All three could be heard clearly from the opposite side of Calgary. Many residents of communities near the site dismissed the first blast and resulting plume of smoke as a fire training exercise, as the Calgary Fire Department maintains a training facility about 600 yards south of the site. About 300 nearby residents were evacuated for 20 hours, returning to homes covered in globs of oil, fine dust, and shrapnel from exploded refinery vessels. The Calgary Fire Department lost two truck units in the second explosion, and several firefighters sustained minor injuries. A Calgary Police Service car was also destroyed in the third major blast. In total, three major explosions and more than a dozen minor explosions occurred, which hampered efforts to control the fire. Because there were no major structures threatened, and no significant fuel source to spread the fire a decision was made by the Calgary Fire Department to withdraw to a safe distance and allow the fire to burn itself out considerably before another attempt would be made to put the flames out. Also destroyed in the ensuing fire was the Corral Four Drive In, a four screen drive in theatre that was not open at the time of the accident. The remaining parts of the Drive In were removed in 2001.

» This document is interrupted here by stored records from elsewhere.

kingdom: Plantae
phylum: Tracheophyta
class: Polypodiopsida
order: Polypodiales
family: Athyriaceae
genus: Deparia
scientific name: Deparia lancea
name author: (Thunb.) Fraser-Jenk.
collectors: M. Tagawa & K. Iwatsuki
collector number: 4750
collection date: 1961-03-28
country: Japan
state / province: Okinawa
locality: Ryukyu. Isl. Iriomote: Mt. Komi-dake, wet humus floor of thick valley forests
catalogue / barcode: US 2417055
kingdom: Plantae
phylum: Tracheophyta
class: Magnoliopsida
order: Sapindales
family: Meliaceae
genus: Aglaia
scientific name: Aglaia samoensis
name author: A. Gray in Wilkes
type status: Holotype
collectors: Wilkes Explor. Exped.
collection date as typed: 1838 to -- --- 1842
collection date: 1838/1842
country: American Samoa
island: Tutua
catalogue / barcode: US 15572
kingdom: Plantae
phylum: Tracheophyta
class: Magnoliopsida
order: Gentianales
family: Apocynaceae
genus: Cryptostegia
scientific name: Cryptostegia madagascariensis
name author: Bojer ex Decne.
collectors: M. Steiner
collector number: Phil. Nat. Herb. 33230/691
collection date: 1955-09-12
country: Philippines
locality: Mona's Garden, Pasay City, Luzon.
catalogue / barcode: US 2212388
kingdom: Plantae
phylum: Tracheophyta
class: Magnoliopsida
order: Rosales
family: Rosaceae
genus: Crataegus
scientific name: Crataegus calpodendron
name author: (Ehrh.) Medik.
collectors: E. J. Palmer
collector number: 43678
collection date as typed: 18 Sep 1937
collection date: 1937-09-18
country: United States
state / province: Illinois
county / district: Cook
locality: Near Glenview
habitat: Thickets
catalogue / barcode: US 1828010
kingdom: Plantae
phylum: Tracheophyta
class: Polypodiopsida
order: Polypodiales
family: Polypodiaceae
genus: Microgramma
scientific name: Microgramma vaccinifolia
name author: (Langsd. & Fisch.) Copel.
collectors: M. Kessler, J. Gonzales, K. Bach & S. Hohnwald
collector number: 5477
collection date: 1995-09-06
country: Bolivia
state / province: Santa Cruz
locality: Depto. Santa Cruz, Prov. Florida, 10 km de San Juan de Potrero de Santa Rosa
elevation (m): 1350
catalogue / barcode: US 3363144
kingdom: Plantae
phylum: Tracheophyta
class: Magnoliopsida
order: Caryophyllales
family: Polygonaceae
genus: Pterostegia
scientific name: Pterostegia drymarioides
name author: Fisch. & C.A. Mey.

The two fatalities of the accident were refinery workers Ryan Silver, 24, and Ryan Eckhard, 26. Both men were killed when the small brick building they were in was completely destroyed by the initial explosion.

An investigation determined that a pressure buildup in a second-hand storage tank caused a massive fireball. Court was told during the trial that the tank that exploded had been sold as scrap 28 years earlier.

The vessel, which was more than two metres in diameter and nine metres in length, was fabricated in 1963 and decommissioned in 1971. Hub Oil purchased it in 1985, but the tank sat unused for another six years until Hub switched its fuel recycling operation from a one-step to a two-step recovery system.